▶ _What you should do_: Exactly reproduce the line containing "pyautogui.mouseUp()" and all later lines to the end of the entries, leaving the pictures out of your copy.
··· Records for processing ···
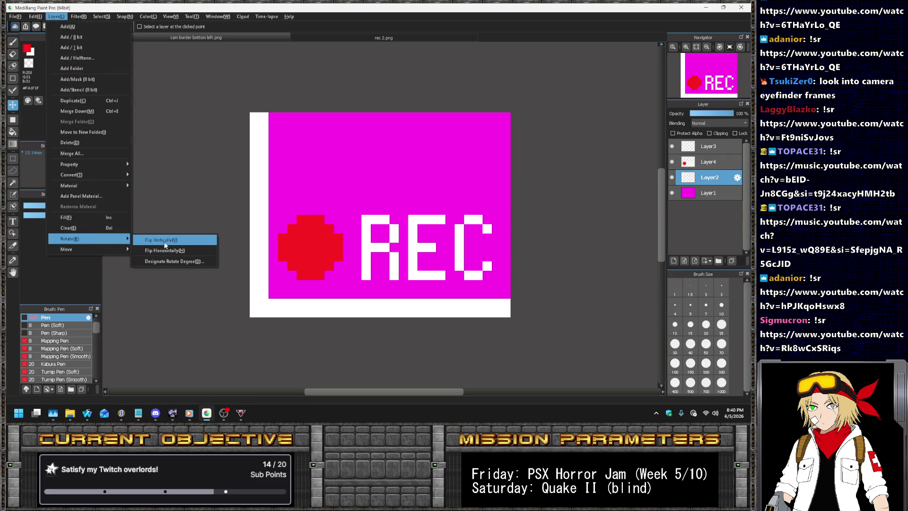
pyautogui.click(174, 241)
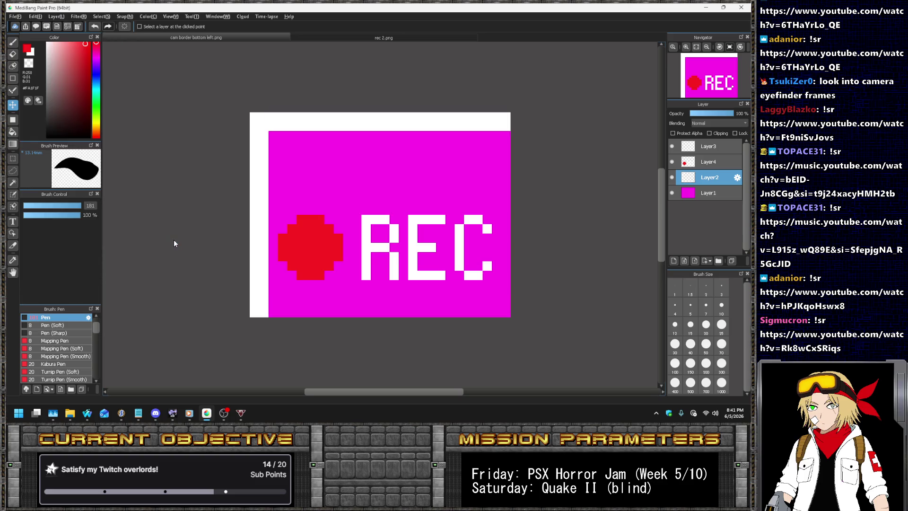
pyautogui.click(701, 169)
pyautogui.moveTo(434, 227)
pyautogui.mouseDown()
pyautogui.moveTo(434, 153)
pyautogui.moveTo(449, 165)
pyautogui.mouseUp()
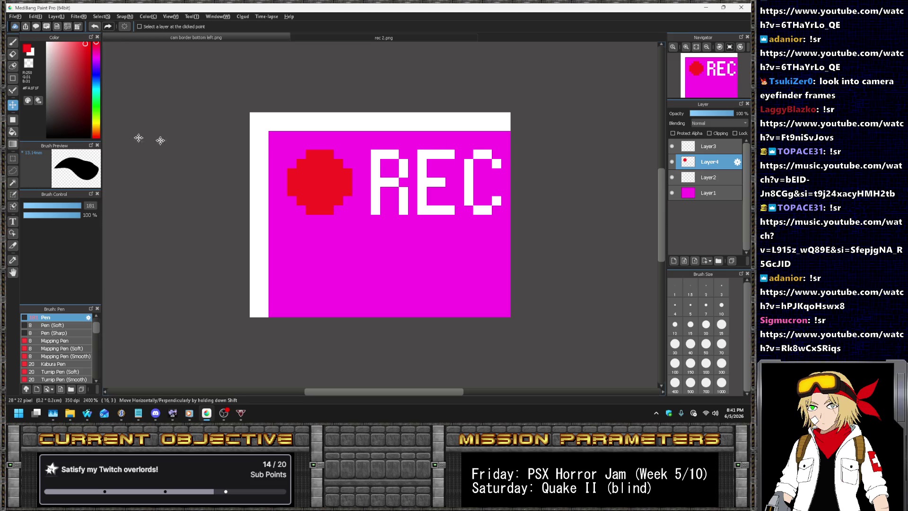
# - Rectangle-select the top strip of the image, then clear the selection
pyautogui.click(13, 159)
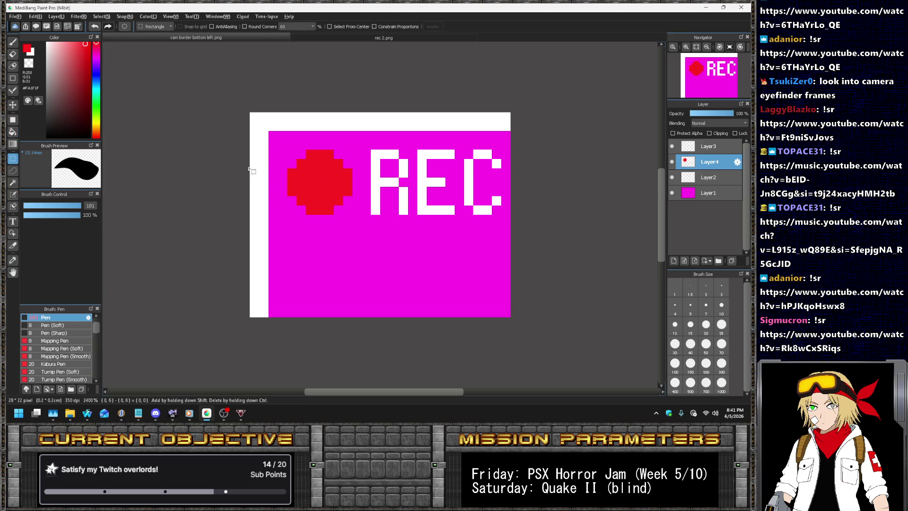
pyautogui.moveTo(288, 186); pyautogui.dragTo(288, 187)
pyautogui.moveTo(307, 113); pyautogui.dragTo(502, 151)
···
▶ _Response to this exercise_:
pyautogui.mouseUp()
# - Rectangle-select the top strip of the image, then clear the selection
pyautogui.click(13, 159)
pyautogui.moveTo(288, 186); pyautogui.dragTo(288, 187)
pyautogui.moveTo(307, 113); pyautogui.dragTo(502, 151)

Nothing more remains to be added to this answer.